## begin Document text

Open yshui opened 2 years ago
Hmm, there is another problem. I worked around this issue (by disabling ZSWAP), but then the resultant kernel does not boot on real hardware, it boots in qemu, however.
Chiming in as I've also been able to reproduce this exact issue earlier, even with an LLVM toolchain built from Git sources that are only a business week old (some of those TCs from that time had other problems like miscompiling sha512_ssse3
, but not really relevant here, & also already fixed in newer revisions).
This seems to no longer be reproducible. I've built a kernel with CONFIG_ZFS=y
, CONFIG_JUMP_LABEL=y
, & CONFIG_ZSWAP=y
(let me know if you would like the exact dotconfig) with fairly fresh LLVM & Clang main, specifically bfc812a2f32698ef383d486c25fa6abc001d6466
, with both full & thin LTO (I've been able to reproduce the same issue with full LTO as well before) & the kernel boots just fine on QEMU, Cloud Hypervisor, & several pieces of real HW (a smorgasbord of x86_64 stuff).
I'm not really sure which commit fixed it, but at least the commit I used is no longer affected by this bug, at least from my (admittedly somewhat minimal) testing.

## end Document text

--- Exercise requirements ---
Return the passage of the kernel build thread from "Open yshui opened" up to and including "in newer revisions).", copied word for word.

## begin Data supplied

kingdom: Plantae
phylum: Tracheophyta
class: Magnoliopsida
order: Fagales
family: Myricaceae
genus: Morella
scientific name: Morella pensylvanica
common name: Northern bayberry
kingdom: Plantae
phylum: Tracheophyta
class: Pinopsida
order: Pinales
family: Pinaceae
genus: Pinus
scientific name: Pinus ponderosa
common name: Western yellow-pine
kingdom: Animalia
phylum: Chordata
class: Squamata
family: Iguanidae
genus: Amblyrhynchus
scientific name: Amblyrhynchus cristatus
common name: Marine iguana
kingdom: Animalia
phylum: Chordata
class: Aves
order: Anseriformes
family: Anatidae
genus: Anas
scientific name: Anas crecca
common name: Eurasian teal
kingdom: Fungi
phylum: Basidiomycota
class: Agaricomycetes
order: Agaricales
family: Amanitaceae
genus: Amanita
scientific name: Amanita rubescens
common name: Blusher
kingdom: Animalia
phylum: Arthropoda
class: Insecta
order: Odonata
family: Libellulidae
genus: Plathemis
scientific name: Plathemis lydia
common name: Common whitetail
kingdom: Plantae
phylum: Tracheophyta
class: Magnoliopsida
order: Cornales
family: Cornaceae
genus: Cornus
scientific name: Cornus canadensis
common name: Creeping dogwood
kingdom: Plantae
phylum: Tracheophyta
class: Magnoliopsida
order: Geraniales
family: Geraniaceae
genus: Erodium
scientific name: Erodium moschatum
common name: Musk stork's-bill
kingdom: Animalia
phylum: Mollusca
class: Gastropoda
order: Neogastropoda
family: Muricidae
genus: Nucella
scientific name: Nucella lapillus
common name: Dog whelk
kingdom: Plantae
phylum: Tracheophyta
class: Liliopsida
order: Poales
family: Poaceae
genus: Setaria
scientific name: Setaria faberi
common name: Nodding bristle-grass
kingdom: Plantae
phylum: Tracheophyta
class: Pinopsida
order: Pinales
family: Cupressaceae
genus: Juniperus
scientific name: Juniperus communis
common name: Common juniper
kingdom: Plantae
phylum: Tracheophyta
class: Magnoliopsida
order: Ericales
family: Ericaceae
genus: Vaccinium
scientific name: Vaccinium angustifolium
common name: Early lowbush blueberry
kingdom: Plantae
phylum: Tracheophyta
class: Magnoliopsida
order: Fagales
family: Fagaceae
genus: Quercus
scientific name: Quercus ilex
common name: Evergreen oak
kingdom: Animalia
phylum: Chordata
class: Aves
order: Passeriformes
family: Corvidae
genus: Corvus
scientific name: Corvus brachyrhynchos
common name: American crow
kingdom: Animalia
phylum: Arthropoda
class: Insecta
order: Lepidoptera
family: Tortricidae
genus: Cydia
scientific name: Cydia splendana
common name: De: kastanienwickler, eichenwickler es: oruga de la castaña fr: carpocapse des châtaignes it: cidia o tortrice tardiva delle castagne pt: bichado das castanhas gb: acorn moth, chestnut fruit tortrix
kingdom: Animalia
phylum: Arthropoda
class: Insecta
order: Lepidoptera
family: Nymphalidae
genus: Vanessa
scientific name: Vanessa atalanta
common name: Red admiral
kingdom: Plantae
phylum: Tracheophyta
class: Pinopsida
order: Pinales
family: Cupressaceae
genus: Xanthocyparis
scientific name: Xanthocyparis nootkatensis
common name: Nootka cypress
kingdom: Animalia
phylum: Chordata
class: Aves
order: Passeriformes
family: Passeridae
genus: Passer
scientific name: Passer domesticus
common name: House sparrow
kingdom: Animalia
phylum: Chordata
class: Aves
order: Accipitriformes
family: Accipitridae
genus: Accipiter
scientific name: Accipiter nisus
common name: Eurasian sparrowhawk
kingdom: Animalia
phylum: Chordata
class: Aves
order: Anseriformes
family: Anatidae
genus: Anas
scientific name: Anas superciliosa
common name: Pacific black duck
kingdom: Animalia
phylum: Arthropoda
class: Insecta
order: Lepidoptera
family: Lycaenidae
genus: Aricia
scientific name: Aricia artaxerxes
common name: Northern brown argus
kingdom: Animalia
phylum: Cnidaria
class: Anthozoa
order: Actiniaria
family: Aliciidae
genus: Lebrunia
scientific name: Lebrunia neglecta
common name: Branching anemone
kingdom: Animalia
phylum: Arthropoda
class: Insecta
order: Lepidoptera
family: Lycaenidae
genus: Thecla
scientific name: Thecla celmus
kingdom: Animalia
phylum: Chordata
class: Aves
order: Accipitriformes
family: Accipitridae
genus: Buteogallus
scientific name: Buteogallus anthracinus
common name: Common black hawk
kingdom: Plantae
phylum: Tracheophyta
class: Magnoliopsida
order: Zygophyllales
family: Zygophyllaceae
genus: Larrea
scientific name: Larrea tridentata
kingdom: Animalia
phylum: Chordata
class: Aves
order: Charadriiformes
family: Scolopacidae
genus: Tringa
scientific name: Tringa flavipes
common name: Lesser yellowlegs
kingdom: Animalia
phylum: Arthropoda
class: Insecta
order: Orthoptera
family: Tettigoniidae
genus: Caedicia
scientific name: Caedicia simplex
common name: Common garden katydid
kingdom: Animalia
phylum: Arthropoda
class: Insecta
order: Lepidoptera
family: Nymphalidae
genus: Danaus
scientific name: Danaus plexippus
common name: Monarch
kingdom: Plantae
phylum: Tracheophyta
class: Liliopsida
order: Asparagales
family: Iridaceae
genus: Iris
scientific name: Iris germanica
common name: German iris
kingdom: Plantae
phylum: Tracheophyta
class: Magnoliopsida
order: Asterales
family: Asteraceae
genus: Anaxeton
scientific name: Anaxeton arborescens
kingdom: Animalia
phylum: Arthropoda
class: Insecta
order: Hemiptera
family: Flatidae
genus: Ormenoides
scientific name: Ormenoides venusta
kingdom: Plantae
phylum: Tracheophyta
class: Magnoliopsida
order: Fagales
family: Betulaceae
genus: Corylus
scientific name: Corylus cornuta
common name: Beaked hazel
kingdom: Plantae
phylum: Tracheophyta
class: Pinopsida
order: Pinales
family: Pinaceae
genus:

## end Data supplied

--- Answer to this task ---
Open yshui opened 2 years ago
Hmm, there is another problem. I worked around this issue (by disabling ZSWAP), but then the resultant kernel does not boot on real hardware, it boots in qemu, however.
Chiming in as I've also been able to reproduce this exact issue earlier, even with an LLVM toolchain built from Git sources that are only a business week old (some of those TCs from that time had other problems like miscompiling sha512_ssse3
, but not really relevant here, & also already fixed in newer revisions).